Reproduza sem nenhuma alteração o trecho do texto sobre reportagem que vai de "Pela escuta não" até "no seu contar.".

#### Texto exibido:

---

Pela escuta não apenas ouvimos, mas vestimos. A reportagem é um despir-se de si para vestir um outro. E então empreender o largo caminho de volta e fazer o parto das palavras, que é a história contada atravessada pelo corpo de quem voltou para dar notícias de lá. De um lá que no movimento da reportagem virou lá e aqui.

É neste gesto que alcanço também aqueles para os quais a palavra não é escrita. Já contei que muitas vezes estive, como repórter, diante de analfabetos que faziam literatura pela boca. E que estes me tornaram o que sou, tanto quanto os escritores consagrados que encontrei nas estantes de bibliotecas e livrarias. Homens e mulheres que descansam a enxada na pedra ou pousam a vara de pescar na canoa para contar sua vida numa prosa poética que nasceu de uma experiência singular de mundo. Contam generosamente, às vezes sem perceber que criam universos no seu contar.

Nos últimos anos aprofundei minhas andanças amazônicas, com mais persistência nas regiões de Altamira e Terra do Meio, no rio Xingu e seus afluentes, mas também em outras águas e outras matas e outras devastações. Busco alcançar as populações ribeirinhas, aqueles homens e mulheres que definem seu corpo, seu contorno e sua linguagem na relação com o rio.

---

#### Linhas armazenadas:
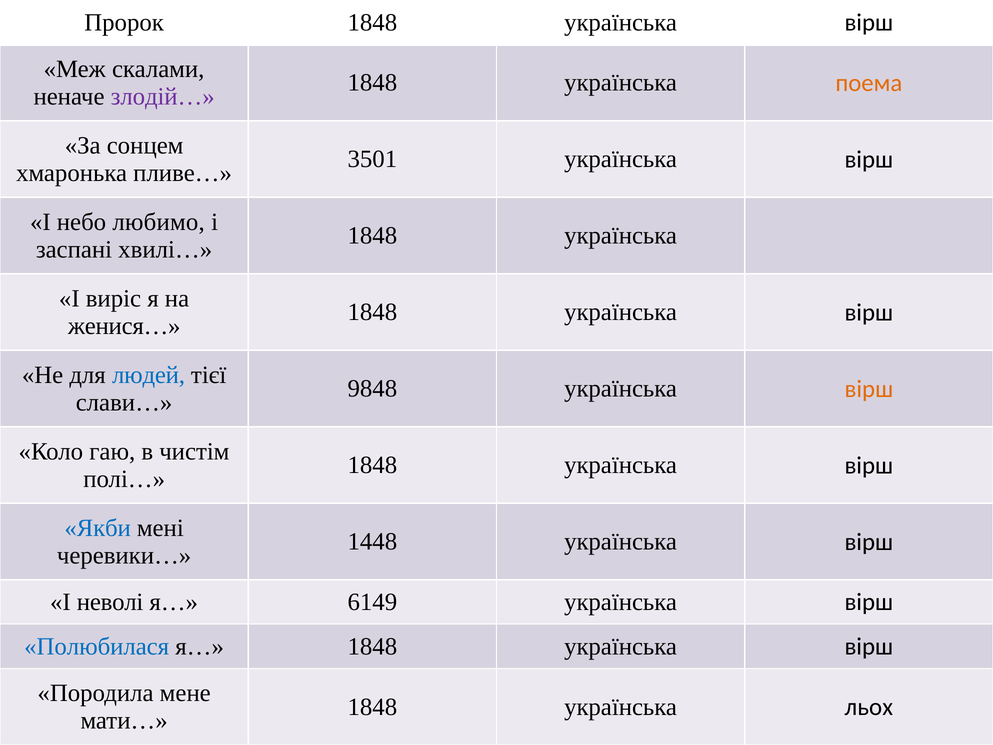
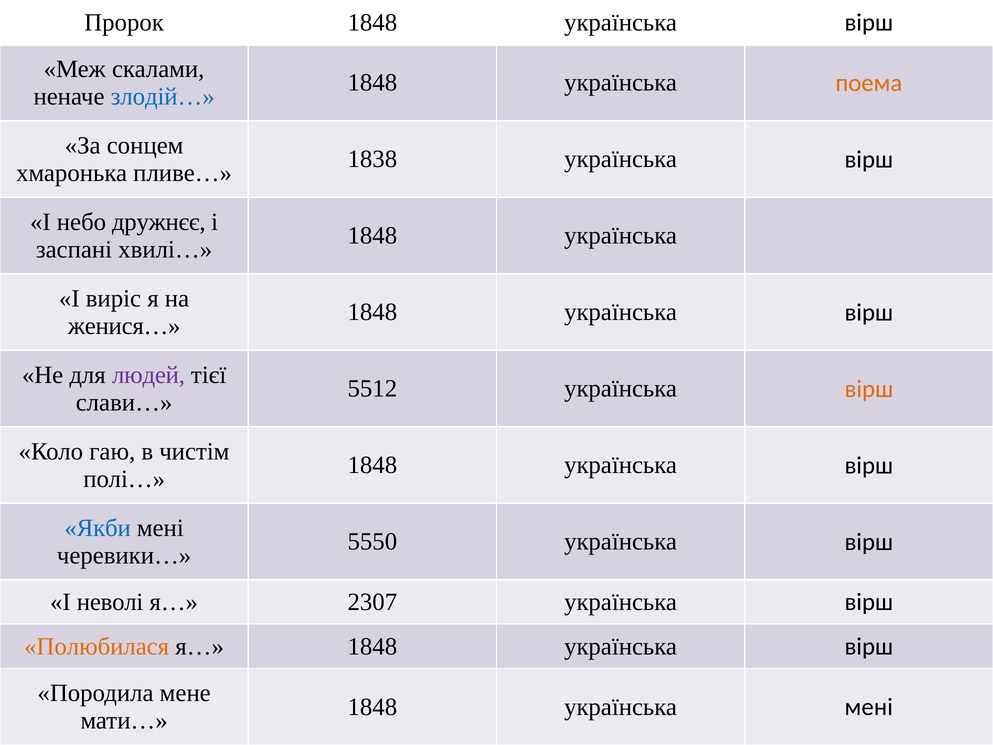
злодій… colour: purple -> blue
3501: 3501 -> 1838
любимо: любимо -> дружнєє
людей colour: blue -> purple
9848: 9848 -> 5512
1448: 1448 -> 5550
6149: 6149 -> 2307
Полюбилася colour: blue -> orange
українська льох: льох -> мені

---

#### Resposta da tarefa:
Pela escuta não apenas ouvimos, mas vestimos. A reportagem é um despir-se de si para vestir um outro. E então empreender o largo caminho de volta e fazer o parto das palavras, que é a história contada atravessada pelo corpo de quem voltou para dar notícias de lá. De um lá que no movimento da reportagem virou lá e aqui.

É neste gesto que alcanço também aqueles para os quais a palavra não é escrita. Já contei que muitas vezes estive, como repórter, diante de analfabetos que faziam literatura pela boca. E que estes me tornaram o que sou, tanto quanto os escritores consagrados que encontrei nas estantes de bibliotecas e livrarias. Homens e mulheres que descansam a enxada na pedra ou pousam a vara de pescar na canoa para contar sua vida numa prosa poética que nasceu de uma experiência singular de mundo. Contam generosamente, às vezes sem perceber que criam universos no seu contar.